Task statement: Return, character for character, the portion of the Mozambique rescue passage that opens with the words containing "And somewhere, there" and closes with "live their lives.".

Text passage:
>> begin
And somewhere, there is a family and descendants of a family who many years ago were serving as missionaries in Mozambique where they were captured and used as political pawns. And the Mozambiquen president told the United States that they would NOT step foot on their soil and try to negotiate their release and that it would be on their terms. But in a small office in the embassy, my dad was making plans with a military rescue and recovery team to go in and bring that family home. And when they were safely in the air, dad got the call and he then called the president of Mozambique to tell him what they had done. And that family went home to live their lives.
>> end
Dataset extract:
>> begin
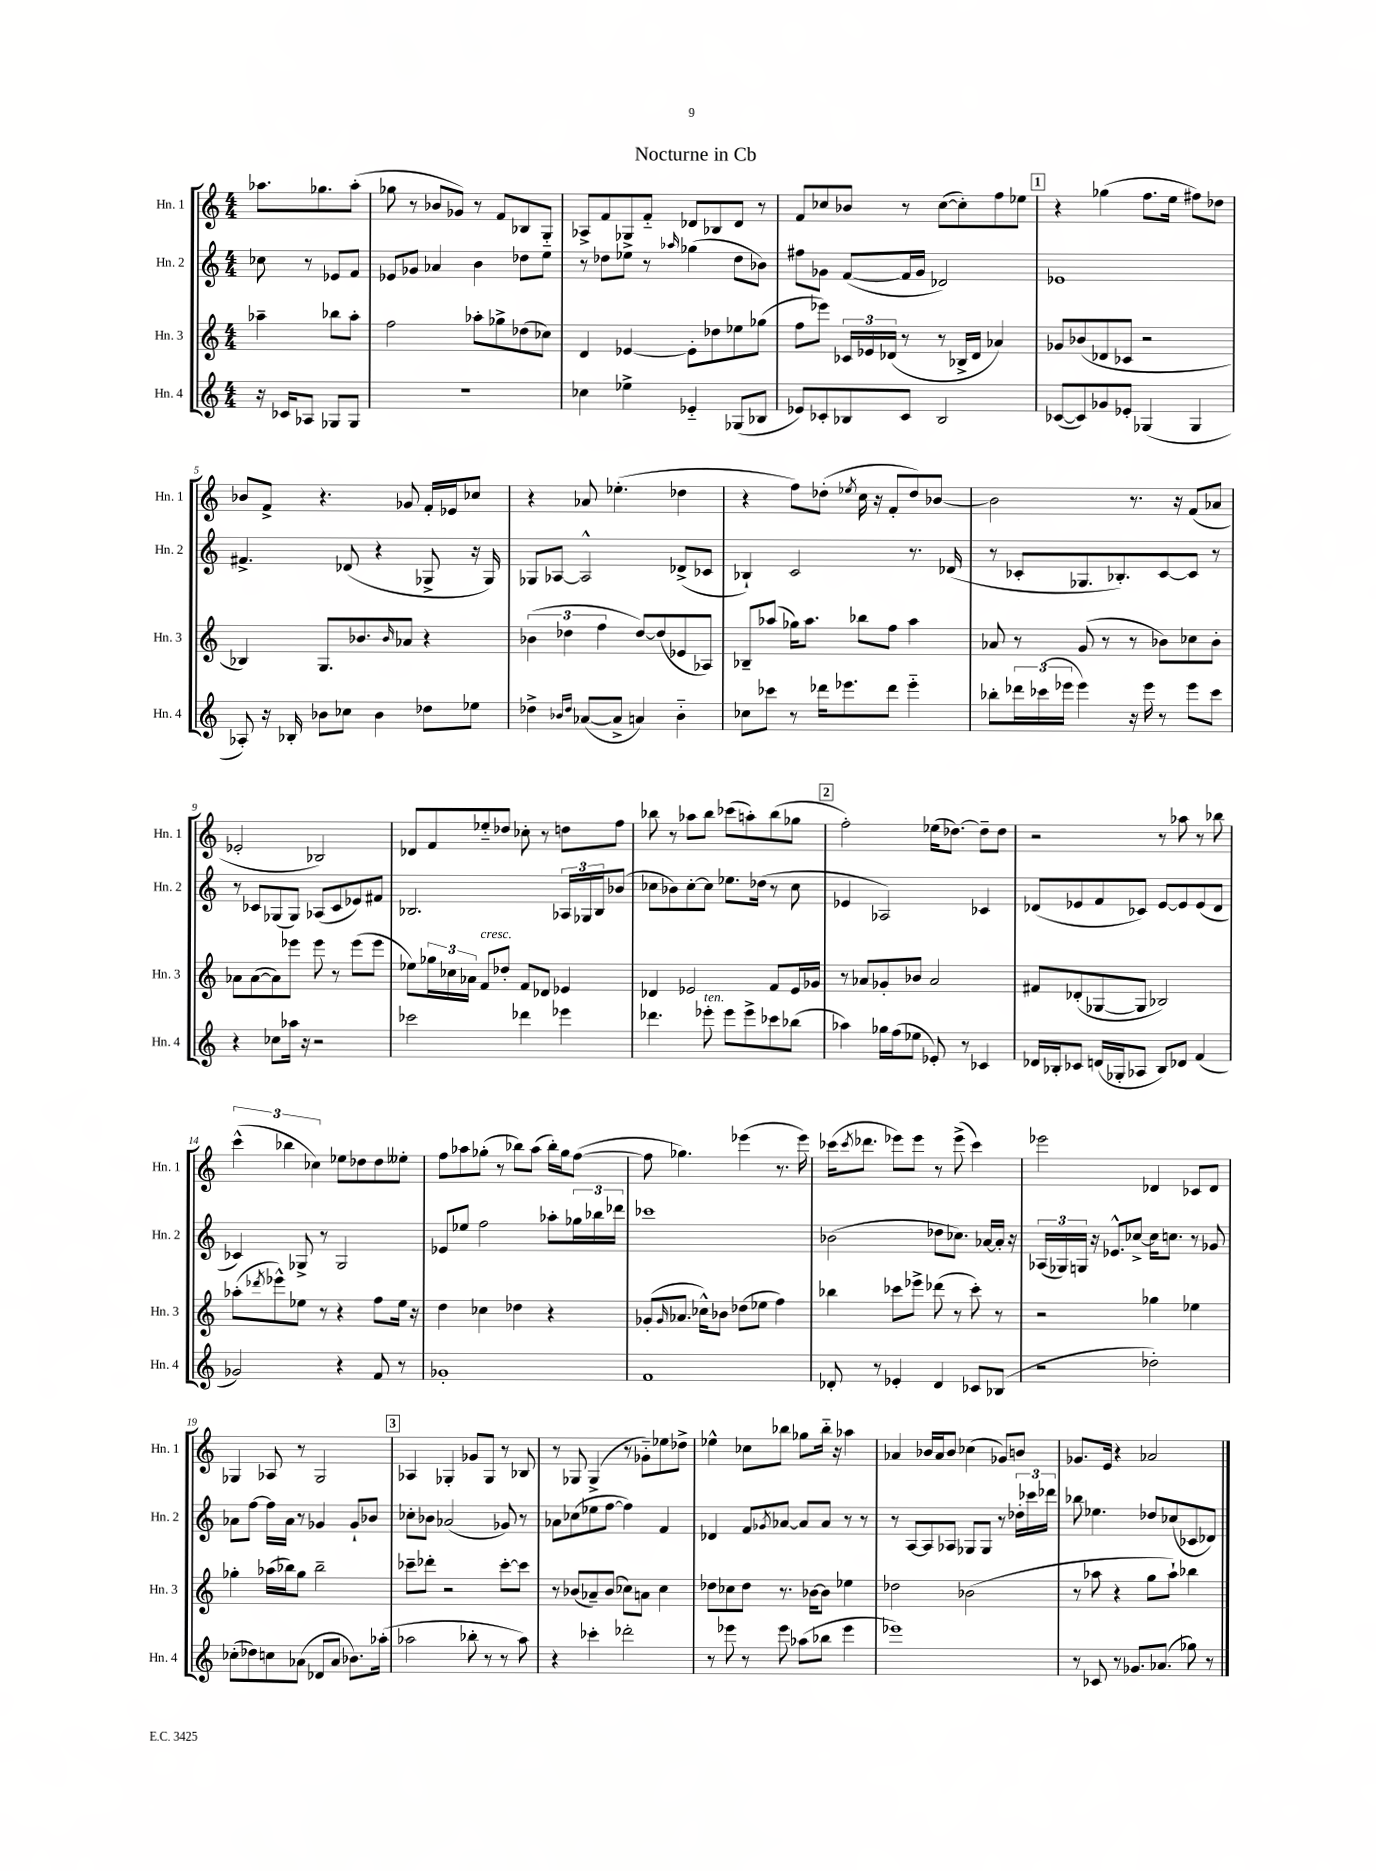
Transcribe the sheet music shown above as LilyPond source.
>> end
Right answer:
And somewhere, there is a family and descendants of a family who many years ago were serving as missionaries in Mozambique where they were captured and used as political pawns. And the Mozambiquen president told the United States that they would NOT step foot on their soil and try to negotiate their release and that it would be on their terms. But in a small office in the embassy, my dad was making plans with a military rescue and recovery team to go in and bring that family home. And when they were safely in the air, dad got the call and he then called the president of Mozambique to tell him what they had done. And that family went home to live their lives.